As for the fish I bring home...the words "extremely picky" do not do justice. I actually WARN any employee who is helping me, when I ask for a fish - "I'm warning you, I'm going to be picky". I spend a lot of time observing the tank of fish that I'm considering purhasing from, to pick out the prime fish - in health, behaviour, temperament, etc - and that IS the fish I'm going to bring home. Net the wrong fish, and I'll let you know and make you go fishing again until you've caught mine. I know fish, I know what a quality fish is, and sometimes they aren't all the same in one tank. And yes, that INCLUDES fish that look practically identical, as someone mentioned above. They don't look identical to me at all. I know what to look for, and the "subtle" differences to you could be major differences to me.


----------



## UnderseaGal (Mar 4, 2014)

Thanks for your input, everyone. I'm glad to know I'm not the only picky customer out there. 
And good advice re: doing your homework ahead of time (or, like JTang, on location). I guess it's also a matter of developing relationships and deciding who you trust and don't trust.

Interesting thread! I like reading about your experiences and how you ensure you get the best fish for your tank.


----------



## ami (Sep 4, 2013)

I'm super picky. I don't think the tank looks healthy enough, I'll leave and go elsewhere or come back another day. It's not worth the risk to me of bringing something home that might make my current aquarium inhabitants sick. I don't have room for a quarantine tank.


----------

**Work request**
Write out, word for word, the passage of the forum thread on buying aquarium fish that begins with the words containing "As for the fish" and ends with "differences to me.".

**Collected material**
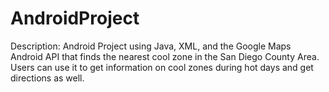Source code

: # AndroidProject

Description: Android Project using Java, XML, and the Google Maps Android API that finds the nearest cool zone in the San Diego County Area. Users can use it to get information on cool zones during hot days and get directions as well.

**Exercise output**
As for the fish I bring home...the words "extremely picky" do not do justice. I actually WARN any employee who is helping me, when I ask for a fish - "I'm warning you, I'm going to be picky". I spend a lot of time observing the tank of fish that I'm considering purhasing from, to pick out the prime fish - in health, behaviour, temperament, etc - and that IS the fish I'm going to bring home. Net the wrong fish, and I'll let you know and make you go fishing again until you've caught mine. I know fish, I know what a quality fish is, and sometimes they aren't all the same in one tank. And yes, that INCLUDES fish that look practically identical, as someone mentioned above. They don't look identical to me at all. I know what to look for, and the "subtle" differences to you could be major differences to me.